PROBLEM DETAILS>
Quote precisely the final stretch of the listing: start at the line containing "6. If the Other" and stop after the last line.

EXERCISE INPUT>

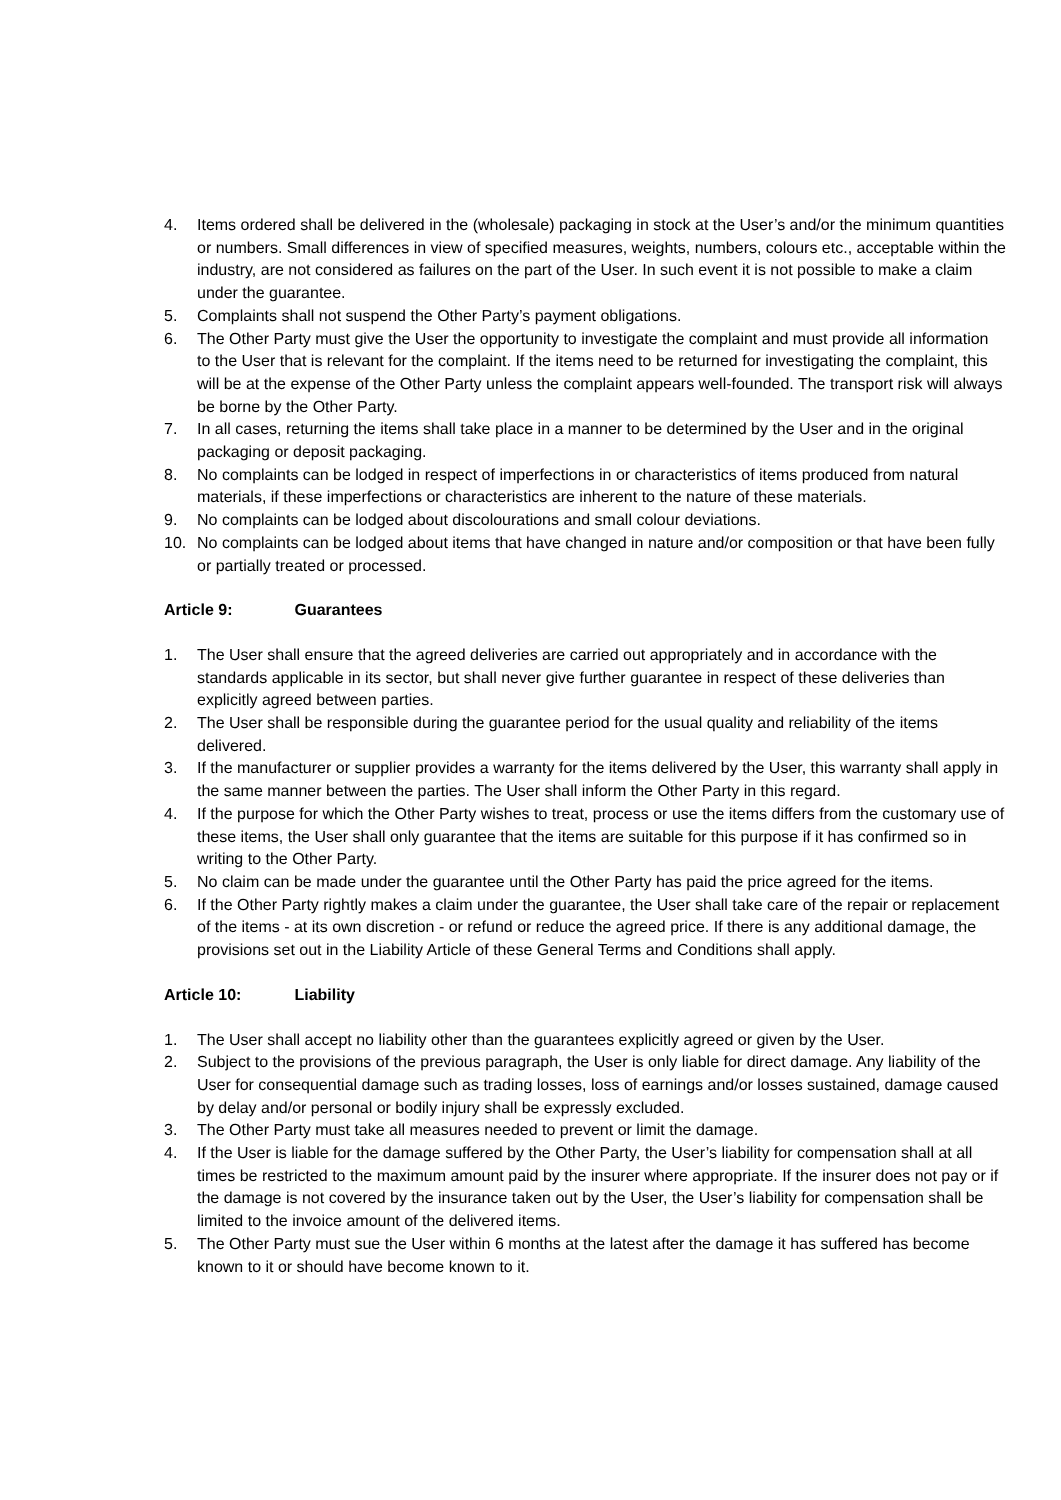4. Items ordered shall be delivered in the (wholesale) packaging in stock at the User’s and/or the minimum quantities or numbers. Small differences in view of specified measures, weights, numbers, colours etc., acceptable within the industry, are not considered as failures on the part of the User. In such event it is not possible to make a claim under the guarantee.
5. Complaints shall not suspend the Other Party’s payment obligations.
6. The Other Party must give the User the opportunity to investigate the complaint and must provide all information to the User that is relevant for the complaint. If the items need to be returned for investigating the complaint, this will be at the expense of the Other Party unless the complaint appears well-founded. The transport risk will always be borne by the Other Party.
7. In all cases, returning the items shall take place in a manner to be determined by the User and in the original packaging or deposit packaging.
8. No complaints can be lodged in respect of imperfections in or characteristics of items produced from natural materials, if these imperfections or characteristics are inherent to the nature of these materials.
9. No complaints can be lodged about discolourations and small colour deviations.
10. No complaints can be lodged about items that have changed in nature and/or composition or that have been fully or partially treated or processed.
Article 9: Guarantees
1. The User shall ensure that the agreed deliveries are carried out appropriately and in accordance with the standards applicable in its sector, but shall never give further guarantee in respect of these deliveries than explicitly agreed between parties.
2. The User shall be responsible during the guarantee period for the usual quality and reliability of the items delivered.
3. If the manufacturer or supplier provides a warranty for the items delivered by the User, this warranty shall apply in the same manner between the parties. The User shall inform the Other Party in this regard.
4. If the purpose for which the Other Party wishes to treat, process or use the items differs from the customary use of these items, the User shall only guarantee that the items are suitable for this purpose if it has confirmed so in writing to the Other Party.
5. No claim can be made under the guarantee until the Other Party has paid the price agreed for the items.
6. If the Other Party rightly makes a claim under the guarantee, the User shall take care of the repair or replacement of the items - at its own discretion - or refund or reduce the agreed price. If there is any additional damage, the provisions set out in the Liability Article of these General Terms and Conditions shall apply.
Article 10: Liability
1. The User shall accept no liability other than the guarantees explicitly agreed or given by the User.
2. Subject to the provisions of the previous paragraph, the User is only liable for direct damage. Any liability of the User for consequential damage such as trading losses, loss of earnings and/or losses sustained, damage caused by delay and/or personal or bodily injury shall be expressly excluded.
3. The Other Party must take all measures needed to prevent or limit the damage.
4. If the User is liable for the damage suffered by the Other Party, the User’s liability for compensation shall at all times be restricted to the maximum amount paid by the insurer where appropriate. If the insurer does not pay or if the damage is not covered by the insurance taken out by the User, the User’s liability for compensation shall be limited to the invoice amount of the delivered items.
5. The Other Party must sue the User within 6 months at the latest after the damage it has suffered has become known to it or should have become known to it.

THE COMPLETED TASK>
6. If the Other Party rightly makes a claim under the guarantee, the User shall take care of the repair or replacement of the items - at its own discretion - or refund or reduce the agreed price. If there is any additional damage, the provisions set out in the Liability Article of these General Terms and Conditions shall apply.
Article 10: Liability
1. The User shall accept no liability other than the guarantees explicitly agreed or given by the User.
2. Subject to the provisions of the previous paragraph, the User is only liable for direct damage. Any liability of the User for consequential damage such as trading losses, loss of earnings and/or losses sustained, damage caused by delay and/or personal or bodily injury shall be expressly excluded.
3. The Other Party must take all measures needed to prevent or limit the damage.
4. If the User is liable for the damage suffered by the Other Party, the User’s liability for compensation shall at all times be restricted to the maximum amount paid by the insurer where appropriate. If the insurer does not pay or if the damage is not covered by the insurance taken out by the User, the User’s liability for compensation shall be limited to the invoice amount of the delivered items.
5. The Other Party must sue the User within 6 months at the latest after the damage it has suffered has become known to it or should have become known to it.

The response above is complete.